IT管理者にとって、クライアントPCのセキュリティをどう高めるか、刷新や新規導入に伴う作業負荷をどう軽減するかは、大きな課題だ。本稿では「Windows 10」に焦点を当て、その2つの課題に対処するための方法を探る。
Windows 10のセキュリティを考える際に、参考になる資料がある。Microsoftが公開している、Windows 10のハードウェア要件に関するガイドラインがそれだ。このガイドラインは「どの世代以降のプロセッサが必要か」「セキュリティチップの『Trusted Platform Module』(TPM)を備えるべきか」など、最適なセキュリティを確保するためのハードウェア要件を紹介している。要件リストの内容はかなり理論的にまとまっており、意外性はない。
重要なのは、こうしたセキュリティ要件に準拠したハードウェア向けに、Microsoftが「Windows 10 S」を推奨していることだ。Windows 10 Sは、機能を一部省略した簡易版のWindows 10であり、セキュリティに配慮している。
Windows 10 Sには問題もある。特に注意すべきなのは、オンプレミスのディレクトリサービス「Active Directory」(以下、AD)で構築した「ドメイン」(エンドユーザーやコンピュータの管理単位)に参加できないことだ。代わりに、ディレクトリサービス機能や認証/認可機能を提供するクラウドサービス「Azure Active Directory」(以下、Azure AD)のドメインに参加できる。
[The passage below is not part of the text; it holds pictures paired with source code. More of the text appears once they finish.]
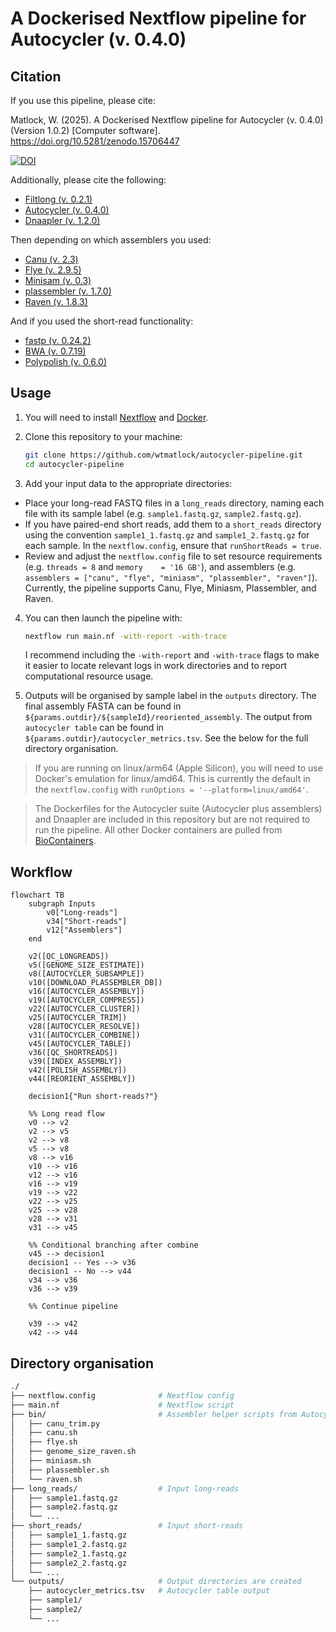# A Dockerised Nextflow pipeline for Autocycler (v. 0.4.0)

## Citation

If you use this pipeline, please cite:

Matlock, W. (2025). A Dockerised Nextflow pipeline for Autocycler (v. 0.4.0) (Version 1.0.2) [Computer software]. https://doi.org/10.5281/zenodo.15706447

[![DOI](https://zenodo.org/badge/DOI/10.5281/zenodo.15706447.svg)](https://doi.org/10.5281/zenodo.15706447)

Additionally, please cite the following:

- [Filtlong (v. 0.2.1)](https://github.com/rrwick/Filtlong)
- [Autocycler (v. 0.4.0)](https://github.com/rrwick/Autocycler)
- [Dnaapler (v. 1.2.0)](https://github.com/gbouras13/dnaapler)

Then depending on which assemblers you used:

- [Canu (v. 2.3)](https://github.com/marbl/canu)
- [Flye (v. 2.9.5)](https://github.com/mikolmogorov/Flye)
- [Minisam (v. 0.3)](https://github.com/lh3/miniasm)
- [plassembler (v. 1.7.0)](https://github.com/gbouras13/plassembler)
- [Raven (v. 1.8.3)](https://github.com/lbcb-sci/raven)

And if you used the short-read functionality:

- [fastp (v. 0.24.2)](https://github.com/OpenGene/fastp)
- [BWA (v. 0.7.19)](https://github.com/lh3/bwa)
- [Polypolish (v. 0.6.0)](https://github.com/rrwick/Polypolish)

## Usage

1. You will need to install [Nextflow](https://nextflow.io/docs/latest/install.html) and [Docker](https://docs.docker.com/engine/install/).

2. Clone this repository to your machine:

   ```bash
   git clone https://github.com/wtmatlock/autocycler-pipeline.git
   cd autocycler-pipeline
   ```

3. Add your input data to the appropriate directories:

- Place your long-read FASTQ files in a `long_reads` directory, naming each file with its sample label (e.g. `sample1.fastq.gz`, `sample2.fastq.gz`).
- If you have paired-end short reads, add them to a `short_reads` directory using the convention `sample1_1.fastq.gz` and `sample1_2.fastq.gz` for each sample. In the `nextflow.config`, ensure that `runShortReads = true`. 
- Review and adjust the `nextflow.config` file to set resource requirements (e.g. `threads = 8` and `memory    = '16 GB'`), and assemblers (e.g. `assemblers = ["canu", "flye", "miniasm", "plassembler", "raven"]`). Currently, the pipeline supports Canu, Flye, Miniasm, Plassembler, and Raven.

4. You can then launch the pipeline with:
   ```bash
   nextflow run main.nf -with-report -with-trace
   ```
   I recommend including the `-with-report` and `-with-trace` flags to make it easier to locate relevant logs in work directories and to report computational resource usage.

5. Outputs will be organised by sample label in the `outputs` directory. The final assembly FASTA can be found in `${params.outdir}/${sampleId}/reoriented_assembly`. The output from `autocycler table` can be found in `${params.outdir}/autocycler_metrics.tsv`. See the below for the full directory organisation.

> If you are running on linux/arm64 (Apple Silicon), you will need to use Docker's emulation for linux/amd64. This is currently the default in the `nextflow.config` with `runOptions = '--platform=linux/amd64'`.

> The Dockerfiles for the Autocycler suite (Autocycler plus assemblers) and Dnaapler are included in this repository but are not required to run the pipeline. All other Docker containers are pulled from [BioContainers](https://biocontainers.pro).

## Workflow

```mermaid
flowchart TB
    subgraph Inputs
        v0["Long-reads"]
        v34["Short-reads"]
        v12["Assemblers"]
    end

    v2([QC_LONGREADS])
    v5([GENOME_SIZE_ESTIMATE])
    v8([AUTOCYCLER_SUBSAMPLE])
    v10([DOWNLOAD_PLASSEMBLER_DB])
    v16([AUTOCYCLER_ASSEMBLY])
    v19([AUTOCYCLER_COMPRESS])
    v22([AUTOCYCLER_CLUSTER])
    v25([AUTOCYCLER_TRIM])
    v28([AUTOCYCLER_RESOLVE])
    v31([AUTOCYCLER_COMBINE])
    v45([AUTOCYCLER_TABLE])
    v36([QC_SHORTREADS])
    v39([INDEX_ASSEMBLY])
    v42([POLISH_ASSEMBLY])
    v44([REORIENT_ASSEMBLY])

    decision1{"Run short-reads?"}

    %% Long read flow
    v0 --> v2
    v2 --> v5
    v2 --> v8
    v5 --> v8
    v8 --> v16
    v10 --> v16
    v12 --> v16
    v16 --> v19
    v19 --> v22
    v22 --> v25
    v25 --> v28
    v28 --> v31
    v31 --> v45

    %% Conditional branching after combine
    v45 --> decision1
    decision1 -- Yes --> v36
    decision1 -- No --> v44
    v34 --> v36
    v36 --> v39

    %% Continue pipeline

    v39 --> v42
    v42 --> v44
```

## Directory organisation

```bash
./
├── nextflow.config              # Nextflow config
├── main.nf                      # Nextflow script
├── bin/                         # Assembler helper scripts from Autocycler
│   ├── canu_trim.py
│   ├── canu.sh
│   ├── flye.sh
│   ├── genome_size_raven.sh
│   ├── miniasm.sh
│   ├── plassembler.sh
│   └── raven.sh
├── long_reads/                  # Input long-reads
│   ├── sample1.fastq.gz
│   ├── sample2.fastq.gz
│   └── ...
├── short_reads/                 # Input short-reads
│   ├── sample1_1.fastq.gz
│   ├── sample1_2.fastq.gz
│   ├── sample2_1.fastq.gz
│   ├── sample2_2.fastq.gz
│   └── ...
└── outputs/                     # Output directories are created
    ├── autocycler_metrics.tsv   # Autocycler table output
    ├── sample1/
    ├── sample2/
    └── ...
```
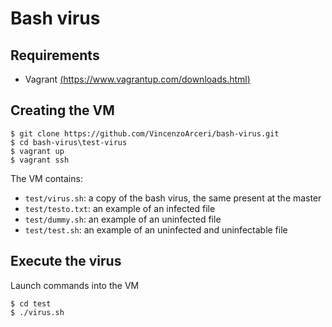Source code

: # Bash virus 
## Requirements
- Vagrant [(https://www.vagrantup.com/downloads.html)]((https://www.vagrantup.com/downloads.html))

## Creating the VM
```
$ git clone https://github.com/VincenzoArceri/bash-virus.git
$ cd bash-virus\test-virus
$ vagrant up
$ vagrant ssh
```

The VM contains:
- `test/virus.sh`: a copy of the bash virus, the same present at the master
- `test/testo.txt`: an example of an infected file
- `test/dummy.sh`: an example of an uninfected file
- `test/test.sh`: an example of an uninfected and uninfectable file

## Execute the virus
Launch commands into the VM
```
$ cd test
$ ./virus.sh
```
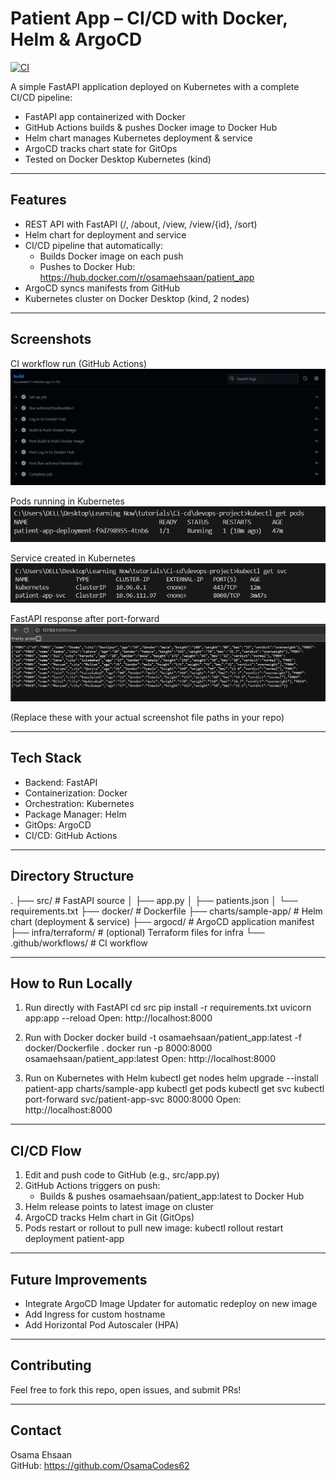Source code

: # Patient App – CI/CD with Docker, Helm & ArgoCD

[![CI](https://github.com/OsamaCodes62/devops-project-Helm/actions/workflows/ci.yaml/badge.svg)](https://github.com/OsamaCodes62/devops-project-Helm/actions/workflows/ci.yaml)

A simple FastAPI application deployed on Kubernetes with a complete CI/CD pipeline:

- FastAPI app containerized with Docker
- GitHub Actions builds & pushes Docker image to Docker Hub
- Helm chart manages Kubernetes deployment & service
- ArgoCD tracks chart state for GitOps
- Tested on Docker Desktop Kubernetes (kind)

---

## Features

- REST API with FastAPI (/, /about, /view, /view/{id}, /sort)
- Helm chart for deployment and service
- CI/CD pipeline that automatically:
  - Builds Docker image on each push
  - Pushes to Docker Hub: https://hub.docker.com/r/osamaehsaan/patient_app
- ArgoCD syncs manifests from GitHub
- Kubernetes cluster on Docker Desktop (kind, 2 nodes)

---

## Screenshots

CI workflow run (GitHub Actions)
![CI Workflow](screenshots/ci-workflow.png)

Pods running in Kubernetes
![Kubernetes Pods](screenshots/kubectl-get-pods.png)

Service created in Kubernetes
![Kubernetes Service](screenshots/kubectl-get-svc.png)

FastAPI response after port-forward
![FastAPI Response](screenshots/fastapi-response.png)

(Replace these with your actual screenshot file paths in your repo)

---

## Tech Stack

- Backend: FastAPI
- Containerization: Docker
- Orchestration: Kubernetes
- Package Manager: Helm
- GitOps: ArgoCD
- CI/CD: GitHub Actions

---

## Directory Structure

.
├── src/ # FastAPI source
│ ├── app.py
│ ├── patients.json
│ └── requirements.txt
├── docker/ # Dockerfile
├── charts/sample-app/ # Helm chart (deployment & service)
├── argocd/ # ArgoCD application manifest
├── infra/terraform/ # (optional) Terraform files for infra
└── .github/workflows/ # CI workflow

---

## How to Run Locally

1. Run directly with FastAPI
   cd src
   pip install -r requirements.txt
   uvicorn app:app --reload
   Open: http://localhost:8000

2. Run with Docker
   docker build -t osamaehsaan/patient_app:latest -f docker/Dockerfile .
   docker run -p 8000:8000 osamaehsaan/patient_app:latest
   Open: http://localhost:8000

3. Run on Kubernetes with Helm
   kubectl get nodes
   helm upgrade --install patient-app charts/sample-app
   kubectl get pods
   kubectl get svc
   kubectl port-forward svc/patient-app-svc 8000:8000
   Open: http://localhost:8000

---

## CI/CD Flow

1. Edit and push code to GitHub (e.g., src/app.py)
2. GitHub Actions triggers on push:
   - Builds & pushes osamaehsaan/patient_app:latest to Docker Hub
3. Helm release points to latest image on cluster
4. ArgoCD tracks Helm chart in Git (GitOps)
5. Pods restart or rollout to pull new image:
   kubectl rollout restart deployment patient-app

---

## Future Improvements

- Integrate ArgoCD Image Updater for automatic redeploy on new image
- Add Ingress for custom hostname
- Add Horizontal Pod Autoscaler (HPA)

---

## Contributing

Feel free to fork this repo, open issues, and submit PRs!

---

## Contact

Osama Ehsaan  
GitHub: https://github.com/OsamaCodes62
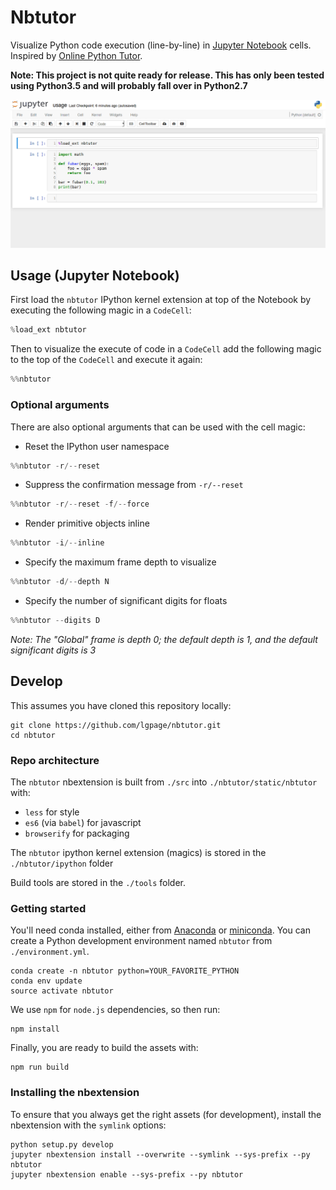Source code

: 
# Nbtutor
Visualize Python code execution (line-by-line) in [Jupyter
Notebook](http://jupyter.org) cells. Inspired by [Online Python
Tutor](http://pythontutor.com).

**Note: This project is not quite ready for release. This has only been tested
using Python3.5 and will probably fall over in Python2.7**

![Usage](examples/usage.gif "Usage")


## Usage (Jupyter Notebook)
First load the `nbtutor` IPython kernel extension at top of the Notebook by
executing the following magic in a `CodeCell`:
```python
%load_ext nbtutor
```

Then to visualize the execute of code in a `CodeCell` add the following
magic to the top of the `CodeCell` and execute it again:
```python
%%nbtutor
```

### Optional arguments
There are also optional arguments that can be used with the cell magic:

- Reset the IPython user namespace
```python
%%nbtutor -r/--reset
```

- Suppress the confirmation message from `-r/--reset`
```python
%%nbtutor -r/--reset -f/--force
```

- Render primitive objects inline
```python
%%nbtutor -i/--inline
```

- Specify the maximum frame depth to visualize
```python
%%nbtutor -d/--depth N
```

- Specify the number of significant digits for floats
```python
%%nbtutor --digits D
```

*Note: The "Global" frame is depth 0; the default depth is 1, and the default
significant digits is 3*


## Develop
This assumes you have cloned this repository locally:
```shell
git clone https://github.com/lgpage/nbtutor.git
cd nbtutor
```

### Repo architecture
The `nbtutor` nbextension is built from `./src` into
`./nbtutor/static/nbtutor` with:
- `less` for style
- `es6` (via `babel`) for javascript
- `browserify` for packaging

The `nbtutor` ipython kernel extension (magics) is stored in the
`./nbtutor/ipython` folder

Build tools are stored in the `./tools` folder.

### Getting started
You'll need conda installed, either from
[Anaconda](https://www.continuum.io/downloads) or
[miniconda](http://conda.pydata.org/miniconda.html).
You can create a Python development environment named `nbtutor` from
`./environment.yml`.

```shell
conda create -n nbtutor python=YOUR_FAVORITE_PYTHON
conda env update
source activate nbtutor
```

We use `npm` for `node.js` dependencies, so then run:
```shell
npm install
```

Finally, you are ready to build the assets with:
```shell
npm run build
```

### Installing the nbextension
To ensure that you always get the right assets (for development), install
the nbextension with the `symlink` options:
```shell
python setup.py develop
jupyter nbextension install --overwrite --symlink --sys-prefix --py nbtutor
jupyter nbextension enable --sys-prefix --py nbtutor
```
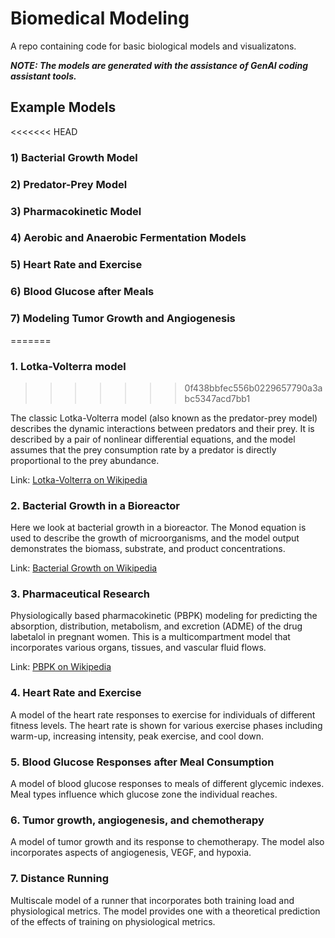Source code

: # Biomedical Modeling

A repo containing code for basic biological models and visualizatons. 

***NOTE: The models are generated with the assistance of GenAI coding assistant tools.***

## Example Models

<<<<<<< HEAD
### 1) Bacterial Growth Model



### 2) Predator-Prey Model



### 3) Pharmacokinetic Model



### 4) Aerobic and Anaerobic Fermentation Models



### 5) Heart Rate and Exercise



### 6) Blood Glucose after Meals



### 7) Modeling Tumor Growth and Angiogenesis




=======
### 1. Lotka-Volterra model
>>>>>>> 0f438bbfec556b0229657790a3abc5347acd7bb1

The classic Lotka-Volterra model (also known as the predator-prey model) describes the dynamic interactions between predators and their prey. It is described by a pair of nonlinear differential equations, and the model assumes that the prey consumption rate by a predator is directly proportional to the prey abundance.

Link: [Lotka-Volterra on Wikipedia](https://en.wikipedia.org/wiki/Lotka-Volterra_equations)

### 2. Bacterial Growth in a Bioreactor

Here we look at bacterial growth in a bioreactor. The Monod equation is used to describe the growth of microorganisms, and the model output demonstrates the biomass, substrate, and product concentrations.

Link: [Bacterial Growth on Wikipedia](https://en.wikipedia.org/wiki/Monod_equation)

### 3. Pharmaceutical Research

Physiologically based pharmacokinetic (PBPK) modeling for predicting the absorption, distribution, metabolism, and excretion (ADME) of the drug labetalol in pregnant women. This is a multicompartment model that incorporates various organs, tissues, and vascular fluid flows. 

Link: [PBPK on Wikipedia](https://en.wikipedia.org/wiki/Physiologically_based_pharmacokinetic_modelling)

### 4.	Heart Rate and Exercise

A model of the heart rate responses to exercise for individuals of different fitness levels. The heart rate is shown for various exercise phases including warm-up, increasing intensity, peak exercise, and cool down. 

### 5. Blood Glucose Responses after Meal Consumption

A model of blood glucose responses to meals of different glycemic indexes. Meal types influence which glucose zone the individual reaches.

### 6. Tumor growth, angiogenesis, and chemotherapy

A model of tumor growth and its response to chemotherapy. The model also incorporates aspects of angiogenesis, VEGF, and hypoxia. 

### 7. Distance Running

Multiscale model of a runner that incorporates both training load and physiological metrics. The model provides one with a  theoretical prediction of the effects of training on physiological metrics.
従来型アプリケーション(Win32アプリケーション)のインストールや利用も、Windows 10 Sではできない。動作するのは、公式アプリケーションストア「Microsoft Store」から入手可能な「ユニバーサルWindowsプラットフォーム」(UWP)アプリケーションだけだ。UWPアプリケーションは、さまざまなWindows 10搭載デバイスで動作するアプリケーションのことを指す。オフィススイートの「Microsoft Office」は、UWPアプリケーションとしても提供されている。
新たな脅威の影響が急速に広がる中、全てのエンドユーザーとデバイスを安全に保つのは、ほぼ不可能だ。それでもMicrosoftが示すハードウェア要件を満たし、Windows 10 Sが動作するデバイスをAzure ADドメインに参加させることは、現時点では非常に有効なセキュリティ対策になる。
Windows 10導入を機に、PCを刷新する企業は少なくないだろう。その際に重要になるのが、新しいPCやソフトウェアのデプロイ(配備)だ。デプロイを効率化するには、デバイス管理サービス「Microsoft Intune」やWindowsデプロイ支援サービス「Windows AutoPilot」が役に立つ。